Par conséquent, la cour considère que le licenciement pour faute grave de M. [M] était justifié et ce que c’est à tort que le conseil de prud’hommes l’a déclaré sans cause réelle et sérieuse et a fait droit aux demandes indemnitaires du salarié. Le jugement entrepris doit donc être infirmé en toutes ses dispositions dont il a été relevé appel par la société VM Distribution.

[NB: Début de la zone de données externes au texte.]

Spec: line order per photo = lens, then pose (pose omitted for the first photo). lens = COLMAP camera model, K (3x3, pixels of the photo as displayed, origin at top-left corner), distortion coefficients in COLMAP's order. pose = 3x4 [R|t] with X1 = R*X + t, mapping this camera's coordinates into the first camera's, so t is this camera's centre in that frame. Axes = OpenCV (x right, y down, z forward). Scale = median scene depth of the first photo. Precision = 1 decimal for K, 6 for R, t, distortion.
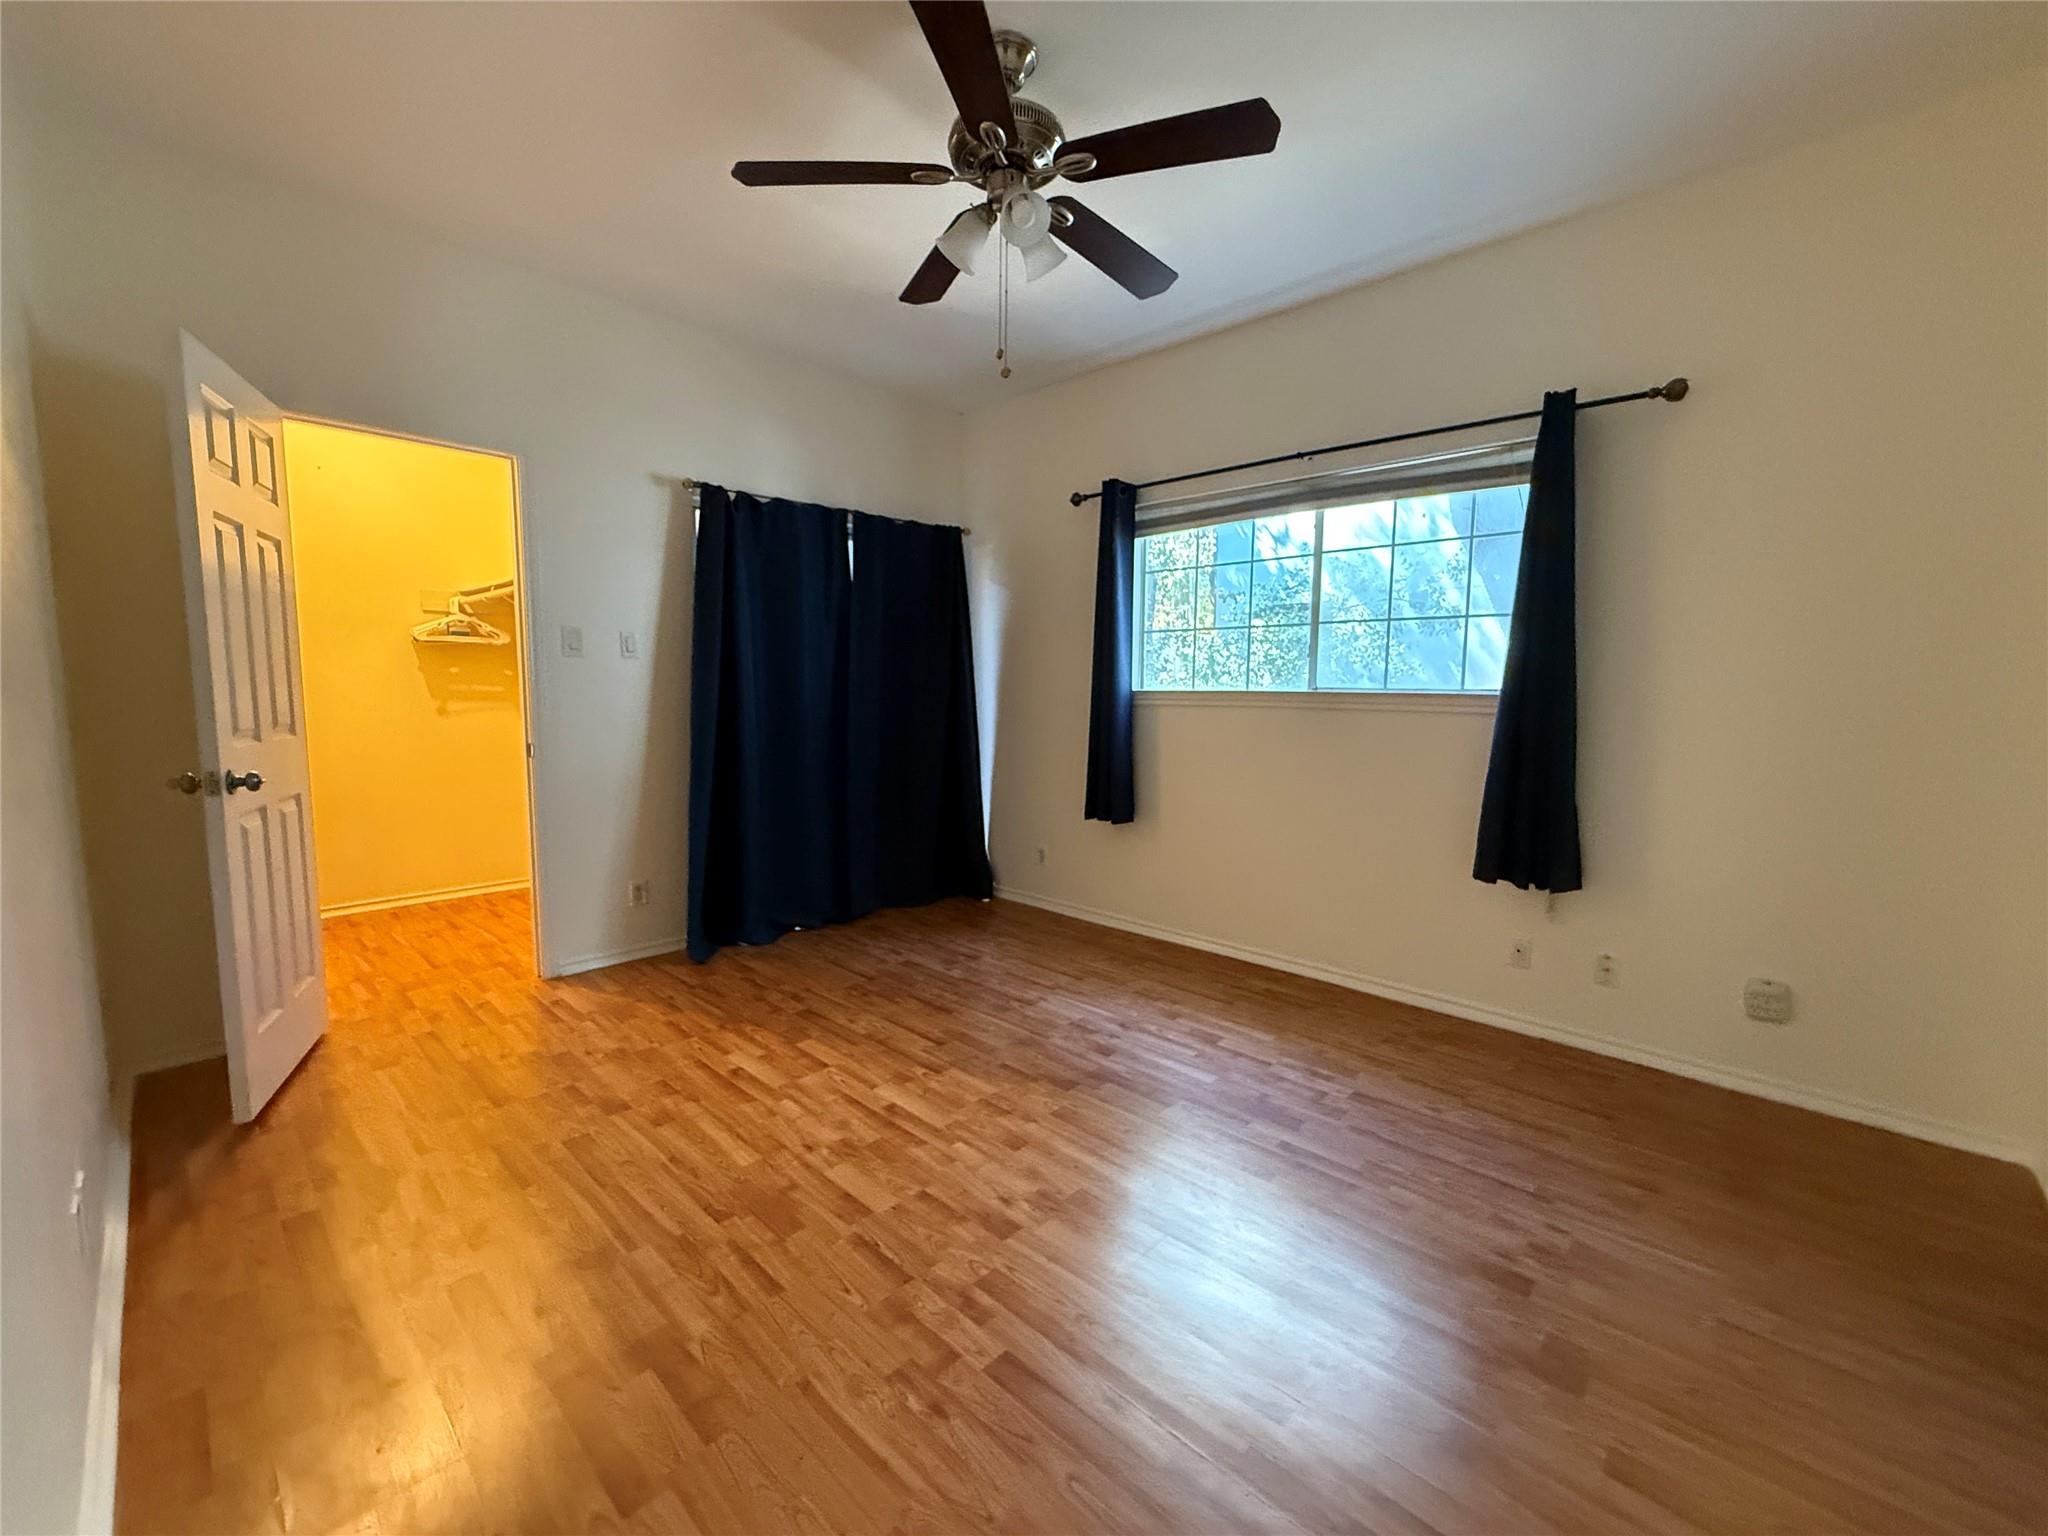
lens RADIAL K [[815.4, 0, 1020.3], [0, 815.4, 770.9], [0, 0, 1]] dist [-0.000122, 0.000038]
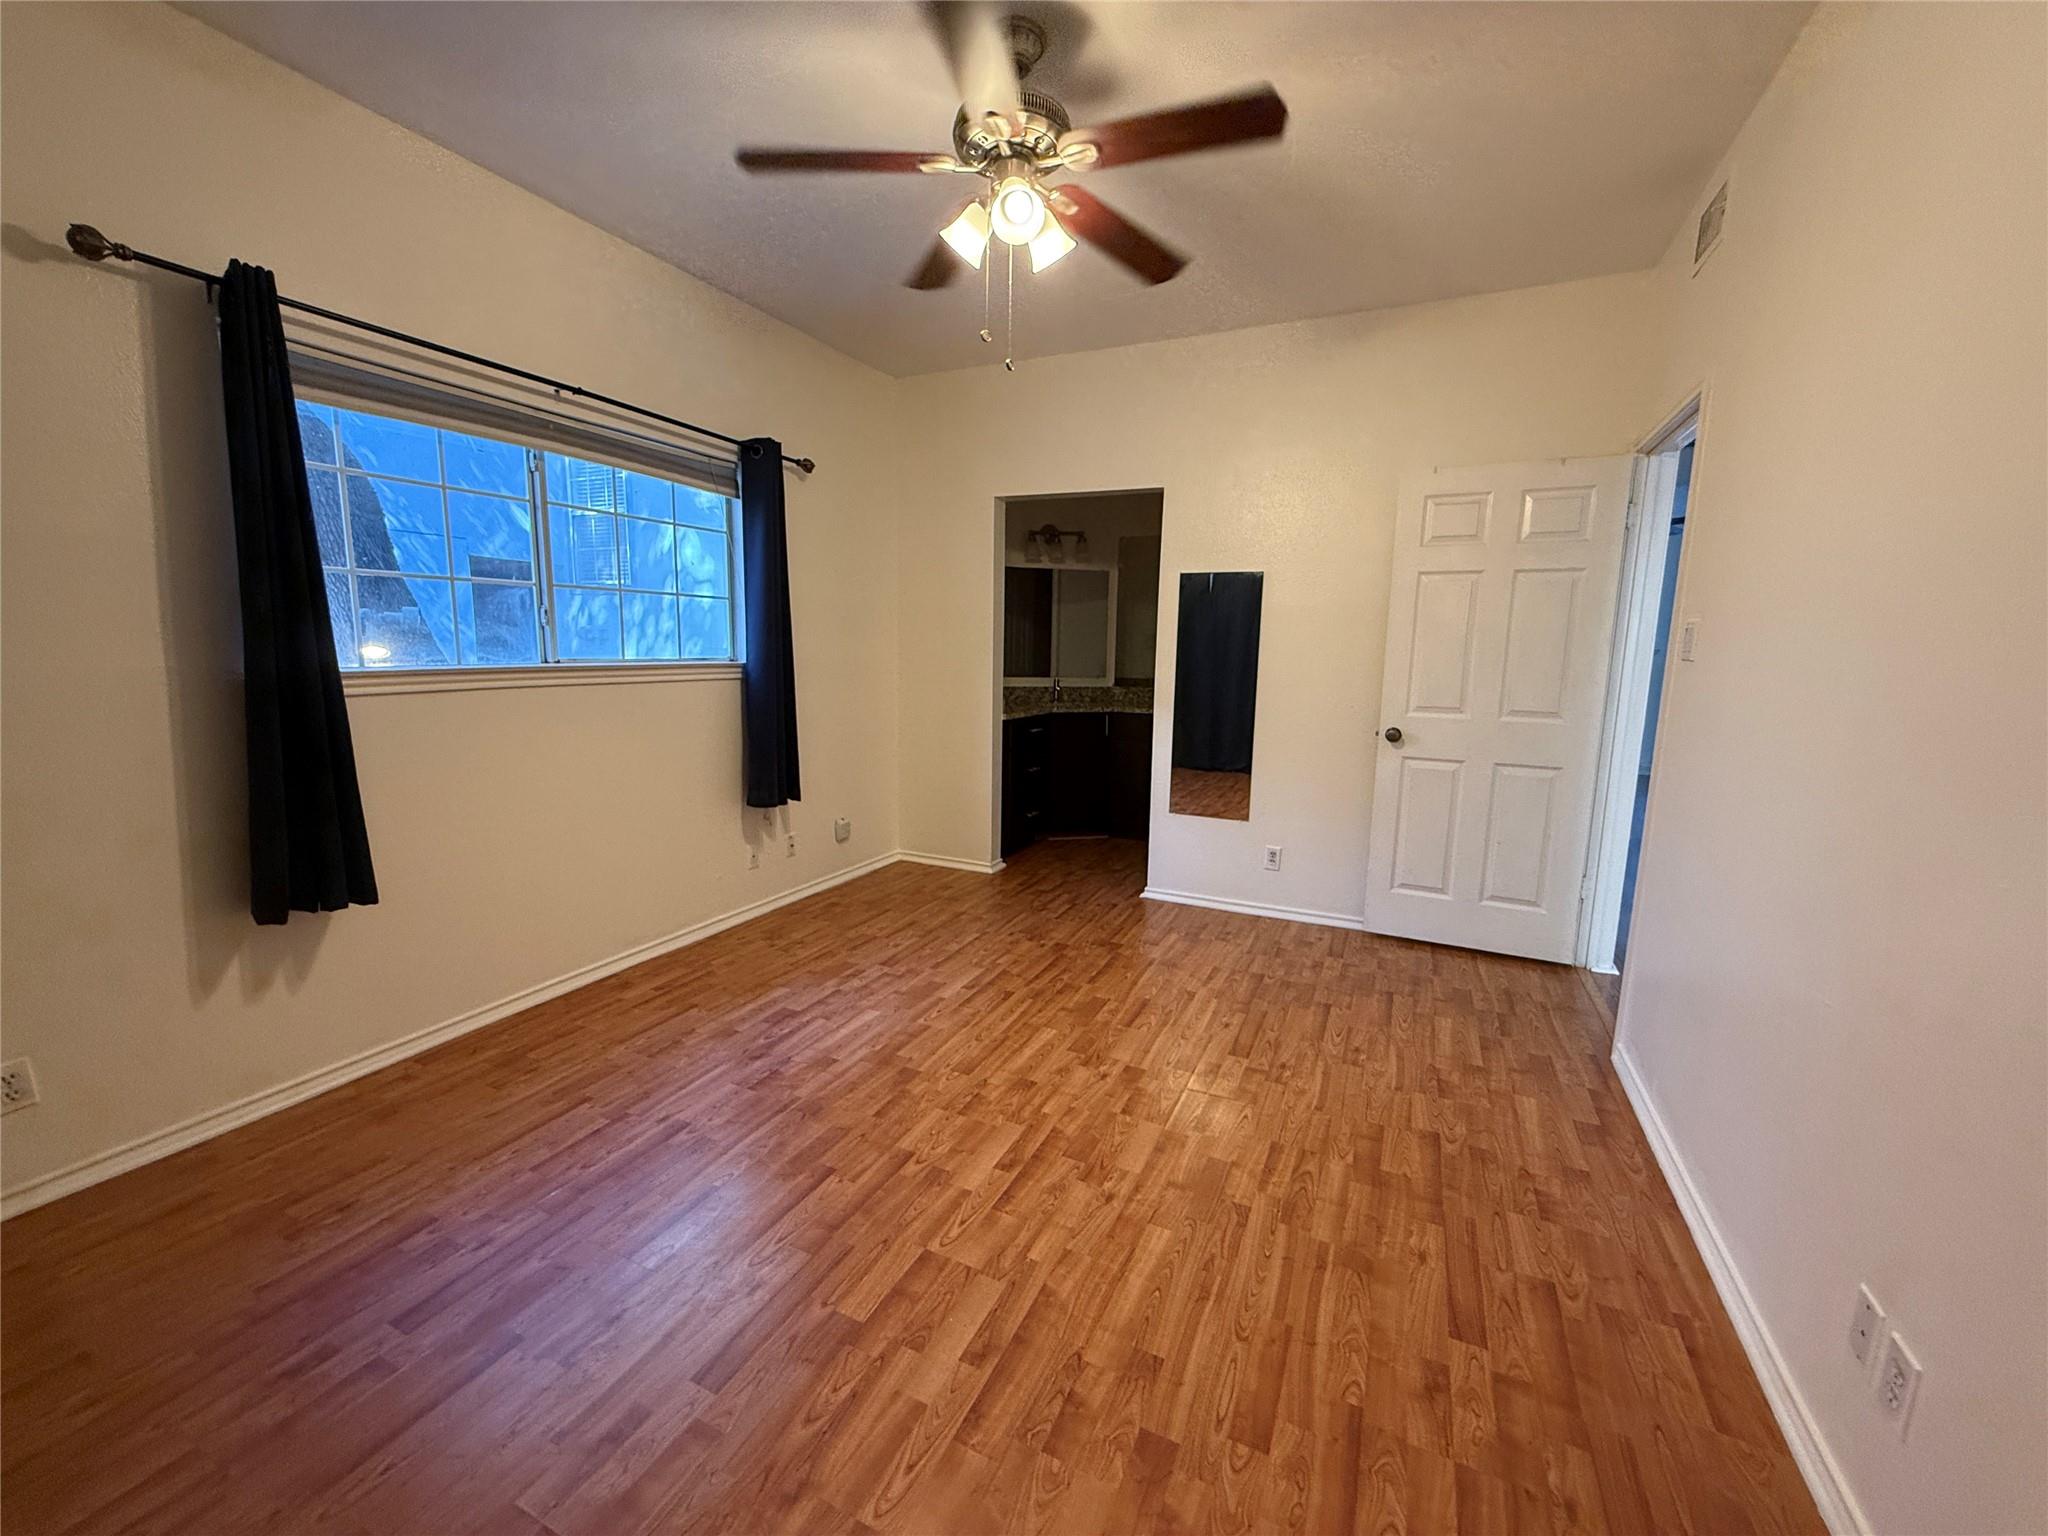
lens RADIAL K [[815.4, 0, 1018.1], [0, 815.4, 762.5], [0, 0, 1]] dist [-0.000122, 0.000038]
pose [[-0.298313, -0.154058, 0.941953, -0.868453], [0.079123, 0.979500, 0.185257, -0.163599], [-0.951183, 0.129795, -0.280008, 1.107389]]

3. M. [M] qui succombe doit supporter les dépens de première instance et d’appel. Il serait en outre inéquitable de laisser supporter à la société VM Distribution l’intégralité des frais exposés pour les besoins de sa défense. M. [M] est ainsi condamné à lui payer la somme de 1.000 euros au titre de l’article 700 du code de procédure civile.
PAR CES MOTIFS
Infirme le jugement rendu le 8 octobre 2020 par le conseil de prud’hommes de La Roche-Sur-Yon en ce qu’il a :
– dit que le licenciement de M. [K] [M] ne reposait sur aucune cause grave ni sur aucune cause réelle et sérieuse,
– condamné la société VM Distribution à M. [K] [M] les sommes suivantes :
* 4.150 euros brut au titre de l’indemnité compensatrice de préavis (2 mois),
* 415 euros brut au titre des congés payés afférents,
* 1.123,96 euros net au titre de l’indemnité légale de licenciement,
* 6.200 euros net au titre de l’indemnité pour licenciement sans cause réelle et sérieuse prévue par l’article L.1235-3 du code du travail,
* 1.500 euros au titre de l’article 700 du code de procédure civile,
– débouté la société VM Distribution de l’ensemble de ses demandes reconventionnelles,
– condamné la société VM Distribution aux dépens, y compris les frais éventuels de recouvrement de la décision,
Statuant à nouveau sur les chefs du jugement infirmés,
Dit que le licenciement de M. [M] repose sur une faute grave,
Déboute M. [K] [M] de sa demande d’indemnité compensatrice de préavis et des congés payés afférents,
Déboute M. [K] [M] de sa demande d’indemnité de licenciement,
Déboute M. [K] [M] de sa demande de dommages et intérêts pour licenciement sans cause réelle et sérieuse,
Y ajoutant,
Condamne M. [K] [M] à payer à la SAS VM Distribution la somme de 1.000 euros au titre de l’article 700 du code de procédure civile,
Condamne M. [K] [M] aux dépens de première instance et d’appel.